Speaking at a news conference, Mazuz said that the prosecution discovered "problems with the evidence" that raised doubts about its ability to obtain a conviction. This, he said, was a major factor in the prosecution's agreement to drop the rape charges.

Mazuz said the indictment will include one count of forcible indecent assault, stressing that this is a "serious criminal charge." The president will also be charged with sexual harassment and harassing a witness.

"The president will plead guilty to three charges and will receive a suspended sentence and be ordered to pay compensation to the complainants," Mazuz said, adding that while many other complaints had been filed against Katsav, most were either difficult to prove or the statute of limitations had run out.

According to the agreement, Katsav will plead guilty to forcible indecent assault against a complainant who worked under him when he was tourism minister. He will also admit to sexual harassment of another complainant who worked for him in the President's Residence. However, the indictment will include no charges relating to another employee of the President's Residence, A., who was the first to file a complaint against him.
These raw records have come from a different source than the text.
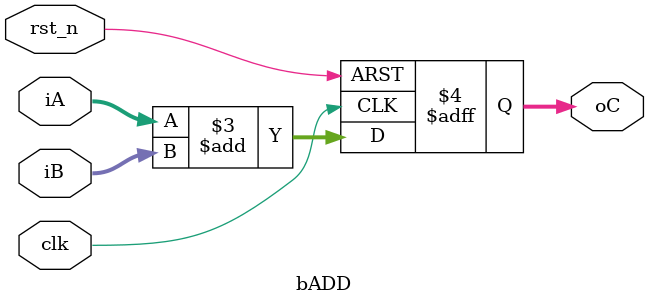
<source format=sv>
`define DATAWD 8

module bADD (
    input logic clk,    // Clock
    input logic rst_n,  // Asynchronous reset active low
    input logic [`DATAWD-1:0] iA,
    input logic [`DATAWD-1:0] iB,
    output logic [`DATAWD:0] oC
);
    logic [`DATAWD-1:0] iA_buf;
    logic [`DATAWD-1:0] iB_buf;

    always_ff @(posedge clk or negedge rst_n) begin : proc_oC
        if(~rst_n) begin
            oC <= 0;
        end else begin
            oC <= iA + iB;
        end
    end

endmodule
</source>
Justice Ministry sources noted that the one felony to which Katsav will plead guilty - forcible indecent assault - carries a maximum penalty of seven years in prison. Nevertheless, the agreement says that the prosecution will ask the judges to impose only a suspended sentence plus payment of compensation: NIS 35,000 to the former Tourism Ministry employee and NIS 15,000 to the other complainant.

Katsav will also pay the state NIS 15,000 for silver goblets belonging to the President's Residence that he allegedly gave as personal gifts; in exchange, all charges relating to that offense will be dropped.

The negotiations over the plea bargain began about a month ago, shortly after Mazuz's hearing for the president's attorneys. But Mazuz rejected the defense attorneys' initial proposal, which was to close the case in exchange for the president's resignation, as had been done in Ezer Weizman's case. He insisted that an indictment of some kind must be submitted, and that it must include both more than one sexual offense and more than one complainant, "to reflect the serial nature of the acts."

With regard to the Tourism Ministry employee in particular, he also insisted that the indictment show that Katsav had committed a large number of indecent acts over a period of time, rather than an isolated act.

Mazuz said he believes the agreement was in the public's interest. "This agreement minimizes the harm to the institution of the presidency," the attorney general said. "It was important to spare Israel the sight of a president on trial."